As gravações que agora chegam ao Brasil são especialmente fascinantes por mostrar o compositor interpretando suas próprias obras, mas geram algumas perguntas sem resposta. Por que o Rachmaninoff intérprete nem sempre respeita o que o Rachmaninoff compositor escreveu? Será que, por ser o pai da criança, ele pode? Só ele? O que outros compositores diriam? Um paradoxo, discutido no meio musical, diz respeito à paixão contida nas partituras de Rachmaninoff, mas não explícita em suas interpretações. Como pode a mesma pessoa ser um compositor passional e um intérprete contido? Uma explicação plausível é que as atitudes de um compositor e as de um intérprete são diferentes. Ao compor, o artista não precisa expor-se fisicamente. Para o intérprete, a imprevisibilidade reina absoluta. O performer não goza de privacidade, depende de bem-estar físico e mental, além de torcer para que a inspiração não falte ao encontro marcado.
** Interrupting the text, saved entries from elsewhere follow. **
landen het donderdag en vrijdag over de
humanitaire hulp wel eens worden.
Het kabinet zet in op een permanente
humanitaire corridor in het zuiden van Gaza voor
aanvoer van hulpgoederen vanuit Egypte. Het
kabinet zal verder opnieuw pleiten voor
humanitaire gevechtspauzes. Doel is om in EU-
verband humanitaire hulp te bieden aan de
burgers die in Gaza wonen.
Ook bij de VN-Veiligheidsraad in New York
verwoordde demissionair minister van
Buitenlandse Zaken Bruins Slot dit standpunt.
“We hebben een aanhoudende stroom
Nesses CDs da gravadora Naxos, o pianista, com suas mãos imensas, que alcançavam treze teclas de uma só vez - grandalhão, era descrito por colegas como "um metro e noventa de melancolia russa" -, dá uma aula magistral de técnica e música. O processo de gravação dos anos 30, ao contrário do de hoje, não permitia edição, o que nos dá a possibilidade de ouvir o verdadeiro Rachmaninoff, acompanhado pela ótima Orquestra de Filadélfia, regida, em faixas diferentes, por Leopold Stokowski e Eugene Ormandy.
"A música é suficiente para toda uma vida, mas uma vida não é suficiente para toda a música", disse Sergei Rachmaninoff. O artista morreu sem saber que o governo soviético lhe havia concedido salvo-conduto para rever sua velha Rússia.